*** Raw data

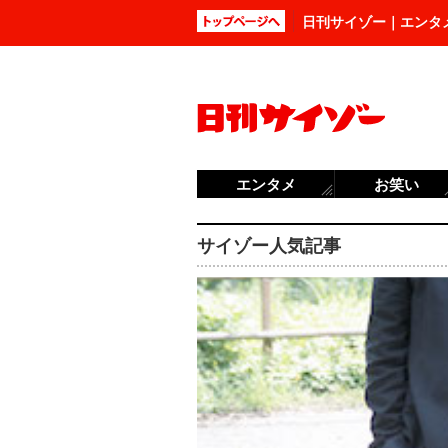
日刊サイゾー｜エンタ
エンタメ
お笑い
サイゾー人気記事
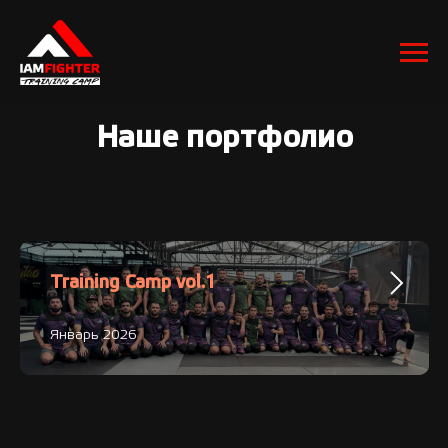
Наше портфолио
Training Camp vol.1
Январь 2026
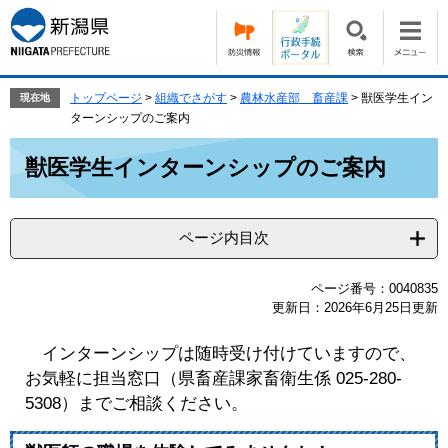
ペ
メ
ー
ニ
ジ
ュ
の
ー
先
を
トップページ
>
組織でさがす
>
農林水産部 畜産課
>
獣医学生イン
現在地
頭
飛
ターンシップのご案内
で
ば
本
す。
し
獣医学生インターンシップのご案内
文
て
本
文
ページ内目次
へ
ページ番号：0040835
更新日：2026年6月25日更新
インターンシップは随時受け付けていますので、
お気軽に担当窓口（県畜産課家畜衛生係 025-280-
5308）までご相談ください。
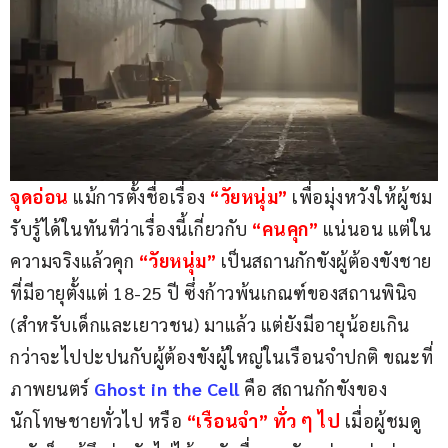
จุดอ่อน
 แม้การตั้งชื่อเรื่อง 
“วัยหนุ่ม” 
เพื่อมุ่งหวังให้ผู้ชม
รับรู้ได้ในทันทีว่าเรื่องนี้เกี่ยวกับ
 “คนคุก” 
แน่นอน แต่ใน
ความจริงแล้วคุก 
“วัยหนุ่ม” 
เป็นสถานกักขังผู้ต้องขังชาย
ที่มีอายุตั้งแต่ 18-25 ปี ซึ่งก้าวพ้นเกณฑ์ของสถานพินิจ 
(สำหรับเด็กและเยาวชน) มาแล้ว แต่ยังมีอายุน้อยเกิน
กว่าจะไปปะปนกับผู้ต้องขังผู้ใหญ่ในเรือนจำปกติ ขณะที่
ภาพยนตร์
 Ghost in the Cell 
คือ สถานกักขังของ
นักโทษชายทั่วไป หรือ
 “เรือนจำ” ทั่ว ๆ ไป 
เมื่อผู้ชมดู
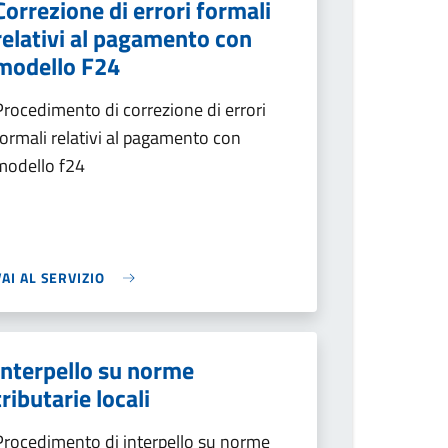
Correzione di errori formali
relativi al pagamento con
modello F24
Procedimento di correzione di errori
formali relativi al pagamento con
modello f24
VAI AL SERVIZIO
Interpello su norme
tributarie locali
Procedimento di interpello su norme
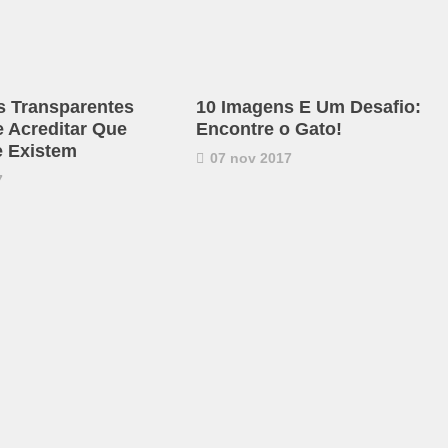
s Transparentes
10 Imagens E Um Desafio:
e Acreditar Que
Encontre o Gato!
 Existem
07 nov 2017
7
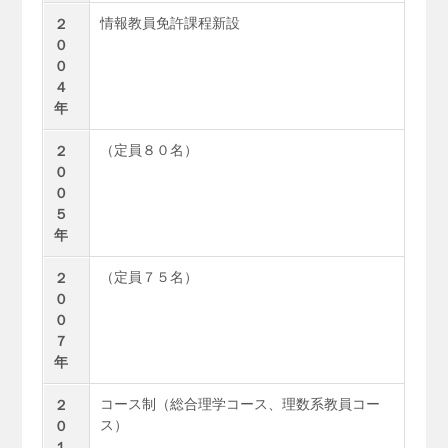
情報教員免許課程新設
２
０
０
４
年
（定員８０名）
２
０
０
５
年
（定員７５名）
２
０
０
７
年
コース制（総合理学コース、理数系教員コー
２
ス）
０
１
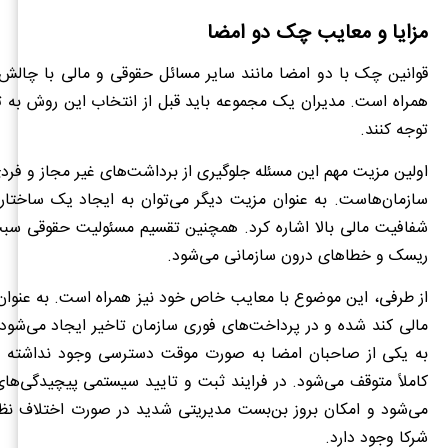
مزایا و معایب چک دو امضا
قوانین چک با دو امضا مانند سایر مسائل حقوقی و مالی با چال
همراه است. مدیران یک مجموعه باید قبل از انتخاب این روش به ت
توجه کنند.
اولین مزیت مهم این مسئله جلوگیری از برداشت‌های غیر مجاز و فرد
سازمان‌هاست. به عنوان مزیت دیگر می‌توان به ایجاد یک ساختار 
شفافیت مالی بالا اشاره کرد. همچنین تقسیم مسئولیت حقوقی 
ریسک و خطاهای درون سازمانی می‌شود.
از طرفی، این موضوع با معایب خاص خود نیز همراه است. به عنوان
مالی کند شده و در پرداخت‌های فوری سازمان تاخیر ایجاد می‌شود
به یکی از صاحبان امضا به صورت موقت دسترسی وجود نداشته با
کاملاً متوقف می‌شود. در فرایند ثبت و تایید سیستمی پیچیدگی‌ها
می‌شود و امکان بروز بن‌بست مدیریتی شدید در صورت اختلاف نظر
شرکا وجود دارد.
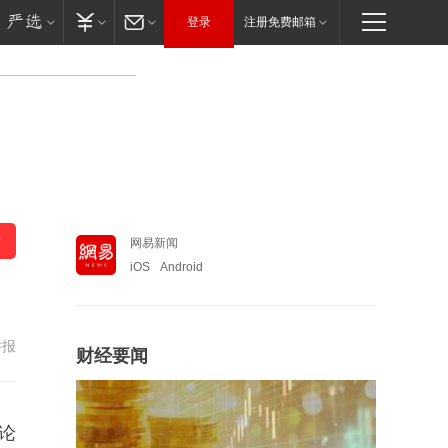
登录
注册免费邮箱
网易新闻
iOS
Android
举报
财经要闻
论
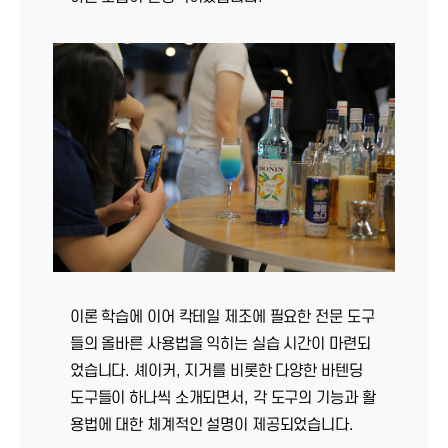
이론 학습에 이어 칵테일 제조에 필요한 전문 도구
들의 올바른 사용법을 익히는 실습 시간이 마련되
었습니다. 셰이커, 지거를 비롯한 다양한 바텐딩
도구들이 하나씩 소개되면서, 각 도구의 기능과 활
용법에 대한 체계적인 설명이 제공되었습니다.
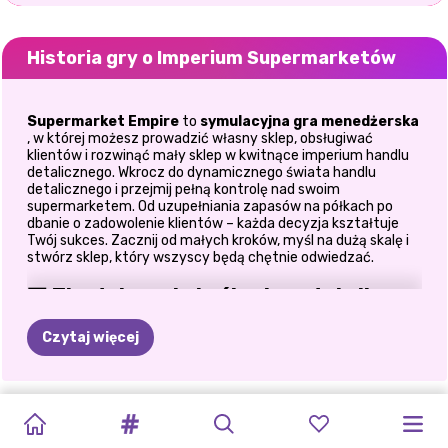
Historia gry o Imperium Supermarketów
Supermarket Empire
to
symulacyjna gra menedżerska
, w której możesz prowadzić własny sklep, obsługiwać
klientów i rozwinąć mały sklep w kwitnące imperium handlu
detalicznego. Wkrocz do dynamicznego świata handlu
detalicznego i przejmij pełną kontrolę nad swoim
supermarketem. Od uzupełniania zapasów na półkach po
dbanie o zadowolenie klientów – każda decyzja kształtuje
Twój sukces. Zacznij od małych kroków, myśl na dużą skalę i
stwórz sklep, który wszyscy będą chętnie odwiedzać.
🏪 Zbuduj swoje królestwo detaliczne
Każde imperium zaczyna od jednego sklepu.
Czytaj więcej
Zacznij od małego supermarketu
Rozszerz swoją przestrzeń, zarabiając pieniądze
Dodaj nowe sekcje i produkty
MÓJ
MIASTO
SZEF
SYMULATOR
POTENTAT
HERBACIARNIA
MONKEY
SYMULATOR
COOKINGDOM:
KAWIARNIA
Zmień swój sklep w tętniące życiem centrum
biznesowe
SALON
GOTOWANIA
KUCHNI
SUPERMARKETU:
W
OPIECE
KIKI:
MART
KOTA:
GOTUJ
I
MILKSHAKE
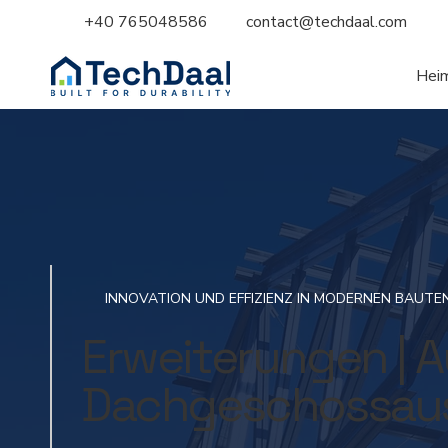
+40 765048586
contact@techdaal.com
Hei
INNOVATION UND EFFIZIENZ IN MODERNEN BAUTE
Erweiterungen | 
Dachgeschossau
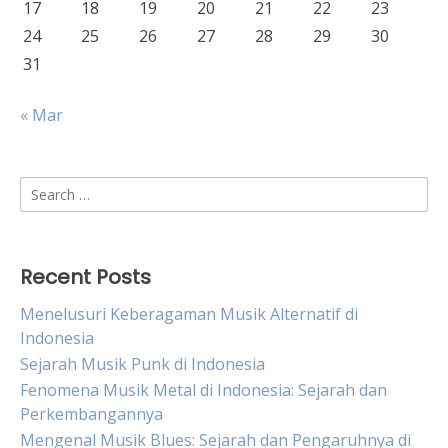
17
18
19
20
21
22
23
24
25
26
27
28
29
30
31
« Mar
Search
for:
Recent Posts
Menelusuri Keberagaman Musik Alternatif di
Indonesia
Sejarah Musik Punk di Indonesia
Fenomena Musik Metal di Indonesia: Sejarah dan
Perkembangannya
Mengenal Musik Blues: Sejarah dan Pengaruhnya di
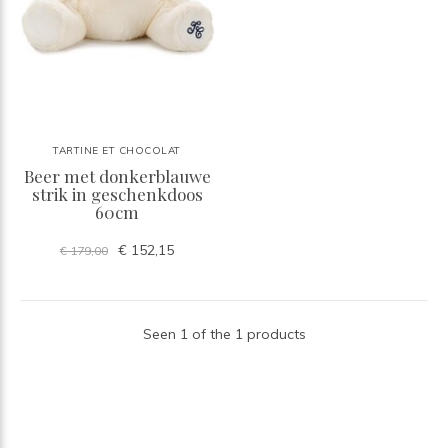
TARTINE ET CHOCOLAT
Beer met donkerblauwe
strik in geschenkdoos
60cm
€ 152,15
€ 179,00
Seen 1 of the 1 products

******

**What you should do:** Look through the entries above and copy each line that has "مالی" in it.

**Response:**
قوانین چک با دو امضا مانند سایر مسائل حقوقی و مالی با چال
شفافیت مالی بالا اشاره کرد. همچنین تقسیم مسئولیت حقوقی 
مالی کند شده و در پرداخت‌های فوری سازمان تاخیر ایجاد می‌شود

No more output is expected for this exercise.